Any expatriate Indian living in America has, at some point, to deal with questions from incredulous friends and colleagues on three topics — caste, arranged marriage, and cricket. To the American mind, Cricket is as confusing, if not more, than the other two. While Caste has a continental cousin in Race with the same undertones of shame and guilt; and Arranged Marriages don't seem like such a bad thing once you've been on a horrendous Internet date or two; Cricket remains an enigmatic, inscrutable beast. It is very hard to explain an entire nation's obsession with a game that goes on for five whole days, with the distinct possibility that both teams walk off the field without a result at the end of it all.

To the uninitiated, it often seems that cricket is too boring and slow. What they fail to realise is that it's precisely this sameness and thisendless repetition of little rituals that holds such power over its admirers. Baseball and cricket are often compared, but in truth, they are like chalk and cheese. Every pitch in baseball results in something happening; the game is moved forward in some way. Cricket looks upon such unseemly haste with disdain. A ball that's left alone in cricket is often called “well played” and batsmen diligently practice leaving deliveries outside the stumps well alone. In other words, they are practicing how to do nothing, perfectly. Try doing that in baseball!

Unseemly change

Of course, cricket is changing these days. There is an impostor calling itself cricket, which aims to speed up the game. This is as misguided as it is short-sighted. Cricket's charm is not in its athleticism or speed; it is the leisurely pace of proceedings that lulls and comforts. While watching a game of cricket, one can always take a break to grab a beer, take a nap, or pick up a new hobby, safe in the knowledge that one can always get back to the game and nothing much would have changed in one's absence.

In keeping with the pace of the game, its traditions have been similarly somnolent, but change is afoot there too. First, there was all the uproar of the match-fixing scandal, which first started in India. Determined not to be outdone by their neighbour in anything cricket-related, Pakistan raised the stakes with the murder of their national coach, and followed that up with a terrorist attack on a visiting team. Dismayed by all these goings-on, the British decided enough was enough and jailed a few of the more promising members of the Pakistani squad, in a desperate attempt to slow things down a bit.

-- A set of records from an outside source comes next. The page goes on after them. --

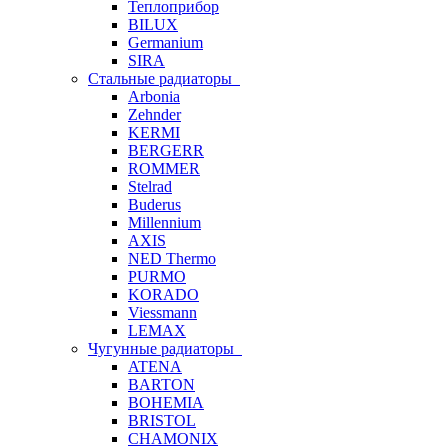
Теплоприбор
BILUX
Germanium
SIRA
Стальные радиаторы
Arbonia
Zehnder
KERMI
BERGERR
ROMMER
Stelrad
Buderus
Millennium
AXIS
NED Thermo
PURMO
KORADO
Viessmann
LEMAX
Чугунные радиаторы
ATENA
BARTON
BOHEMIA
BRISTOL
CHAMONIX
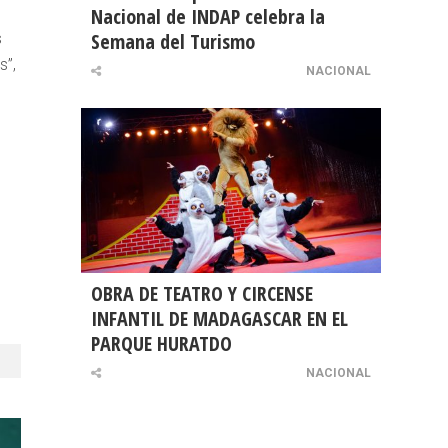
Nacional de INDAP celebra la
Semana del Turismo
s
s”,
NACIONAL
OBRA DE TEATRO Y CIRCENSE
INFANTIL DE MADAGASCAR EN EL
PARQUE HURATDO
NACIONAL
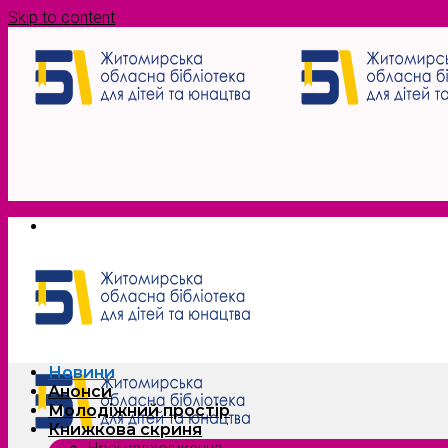
Skip to content
Новини
Анонси
Молодіжний простір
Книжкова скриня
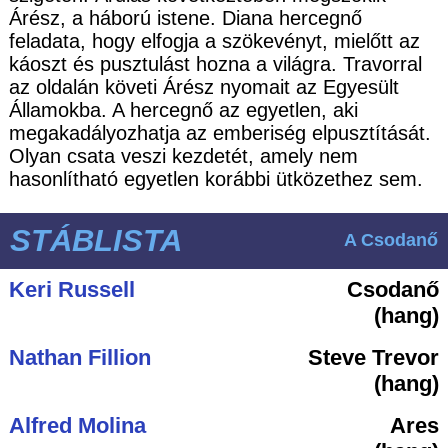
Árész, a háború istene. Diana hercegnő
feladata, hogy elfogja a szökevényt, mielőtt az
káoszt és pusztulást hozna a világra. Travorral
az oldalán követi Árész nyomait az Egyesült
Államokba. A hercegnő az egyetlen, aki
megakadályozhatja az emberiség elpusztítását.
Olyan csata veszi kezdetét, amely nem
hasonlítható egyetlen korábbi ütközethez sem.
STÁBLISTA
A Csodanő
Keri Russell
Csodanő
(hang)
Nathan Fillion
Steve Trevor
(hang)
Alfred Molina
Ares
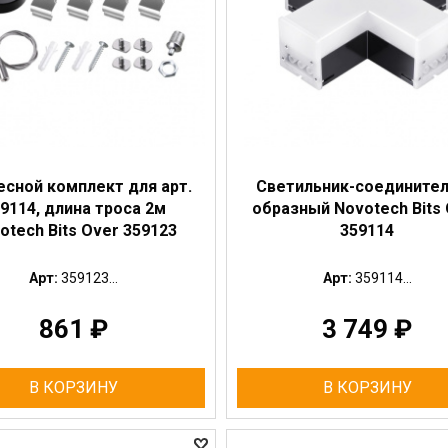
сной комплект для арт.
Светильник-соединител
9114, длина троса 2м
образный Novotech Bits
otech Bits Over 359123
359114
Арт:
359123...
Арт:
359114...
861
₽
3 749
₽
В КОРЗИНУ
В КОРЗИНУ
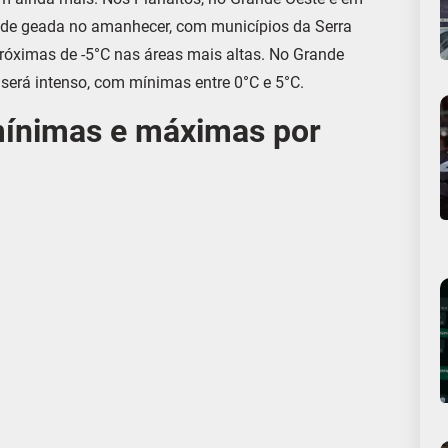
o de geada no amanhecer, com municípios da Serra
róximas de -5°C nas áreas mais altas. No Grande
 será intenso, com mínimas entre 0°C e 5°C.
mínimas e máximas por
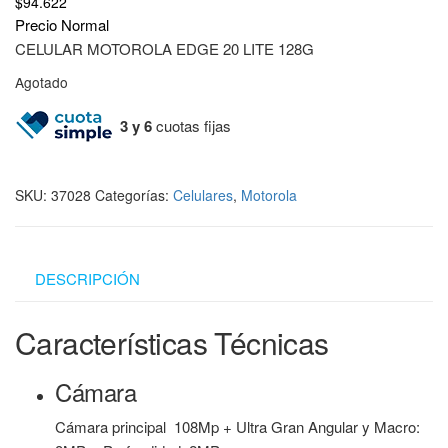
$
94.622
Precio Normal
CELULAR MOTOROLA EDGE 20 LITE 128G
Agotado
3 y 6
cuotas fijas
SKU:
37028
Categorías:
Celulares
,
Motorola
DESCRIPCIÓN
Características Técnicas
Cámara
Cámara principal
108Mp + Ultra Gran Angular y Macro:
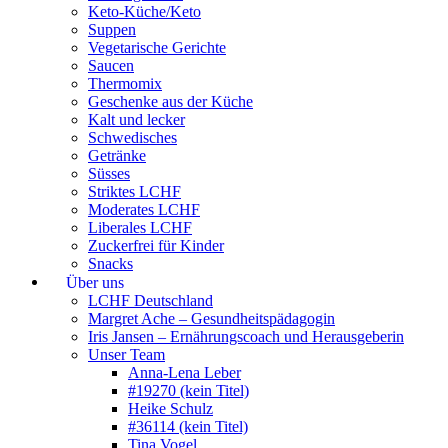
Keto-Küche/Keto
Suppen
Vegetarische Gerichte
Saucen
Thermomix
Geschenke aus der Küche
Kalt und lecker
Schwedisches
Getränke
Süsses
Striktes LCHF
Moderates LCHF
Liberales LCHF
Zuckerfrei für Kinder
Snacks
Über uns
LCHF Deutschland
Margret Ache – Gesundheitspädagogin
Iris Jansen – Ernährungscoach und Herausgeberin
Unser Team
Anna-Lena Leber
#19270 (kein Titel)
Heike Schulz
#36114 (kein Titel)
Tina Vogel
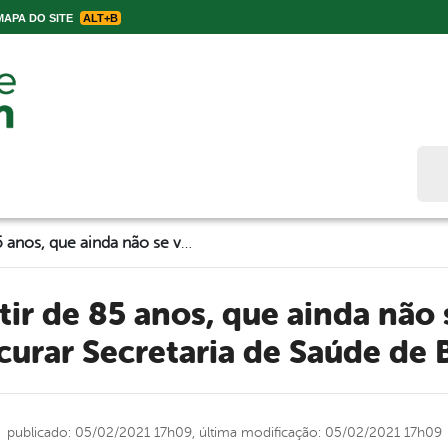
APA DO SITE
ALT+B
Bus
Idosos, a partir de 85 anos, que ainda não se vacinaram devem procurar Secretaria de Saúde de Belo Jardim
urar Secretaria de Saúde de 
publicado: 05/02/2021 17h09,
última modificação: 05/02/2021 17h09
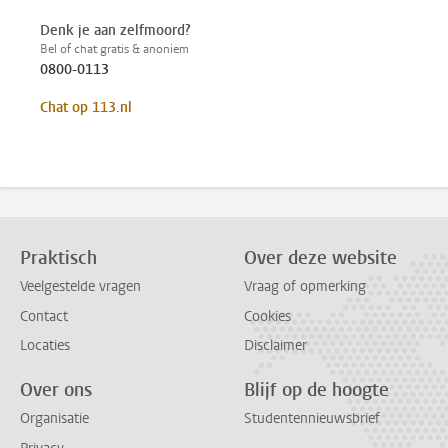
Denk je aan zelfmoord?
Bel of chat gratis & anoniem
0800-0113
Chat op 113.nl
Praktisch
Over deze website
Veelgestelde vragen
Vraag of opmerking
Contact
Cookies
Locaties
Disclaimer
Over ons
Blijf op de hoogte
Organisatie
Studentennieuwsbrief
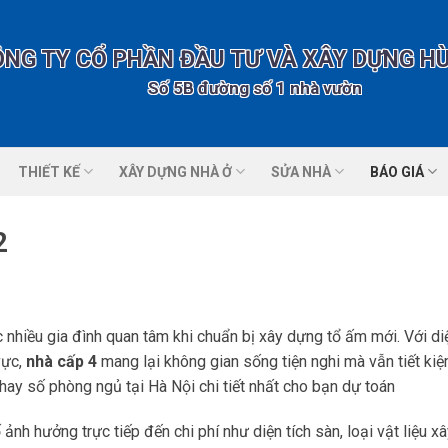
ÔNG TY CỔ PHẦN ĐẦU TƯ VÀ XÂY DỰNG H
Số 5B đường số 1 nhà vườn 2 KĐT Tổng
THIẾT KẾ
XÂY DỰNG NHÀ Ở
SỬA NHÀ
BÁO GIÁ
2
 nhiều gia đình quan tâm khi chuẩn bị xây dựng tổ ấm mới. Với diệ
vực,
nhà cấp 4
mang lại không gian sống tiện nghi mà vẫn tiết ki
 hay số phòng ngủ tại Hà Nội chi tiết nhất cho bạn dự toán
h hưởng trực tiếp đến chi phí như diện tích sàn, loại vật liệu x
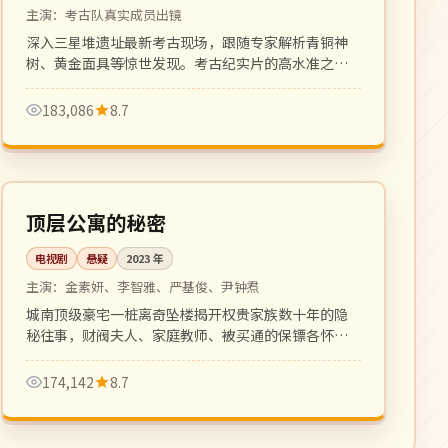
主演：
考古队真实成员出镜
深入三星堆遗址最新考古现场，跟随专家解析青铜神
树、黄金面具等惊世发现。考古纪实片的高水准之
作，画面震撼。
183,086
8.7
全 21 集
完结
韩国
顶层公寓的秘密
电视剧
悬疑
2023
年
主演：
金素妍、李智雅、严基俊、尹钟焄
城南顶级豪宅一桩离奇坠楼揭开权贵家族数十年的隐
秘往事，财阀夫人、家庭教师、被买通的保镖各怀心
事，复仇爽剧悬疑代表作。
174,142
8.7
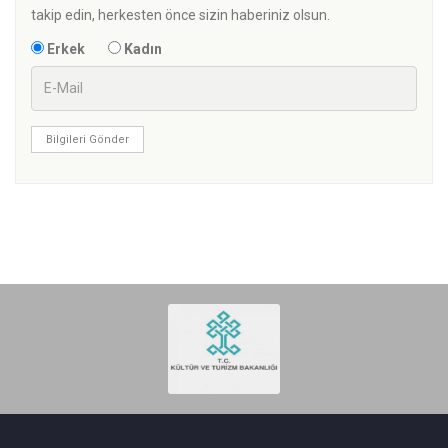
takip edin, herkesten önce sizin haberiniz olsun.
Erkek
Kadın
Bilgileri Gönder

To the faithful, these were tumultuous events, striking as it does at the very core of the cricketing ethos — nothing much is supposed to happen. And here things were happening with the manic speed of a barrel of monkeys on crack. It was simply not cricket, we moaned, and trying to make sense of it all, we turned to the cricket pages of our favourite newspaper. Whenever I felt lost by the recent developments in the world of cricket, I turned to one man who could perhaps bring some method to the madness. His name was Peter Roebuck.

Back to basics

One of the advantages of being a cricket writer (I suppose — never having been one myself) is that the game in its traditional form allows one the time and space to craft a finely turned phrase. No one crafted them better in recent memory than Roebuck. It was a shock to read about how he plunged to his death from a hotel window in South Africa. It seems that he too finally succumbed to the disease that is infecting cricket like the Plague — something has to be happening all the time.

Roebuck's columns were a throwback to a more leisurely time. They were well-thought-out, reasonable, articulate, one could almost say learned. The jingoism and blind adoration that often passes for cricket commentary were missing from his writing. His pieces — like the game they described — were an anachronism.

As I write this, I don't know what prompted his swan dive to eternity, but I do know that I will miss his wry sense of humour, his clear-eyed views on the game, and his unique voice. I also know that I yearn for the days when nothing much happened on a cricket field. I want to be bored once again by the game I loved.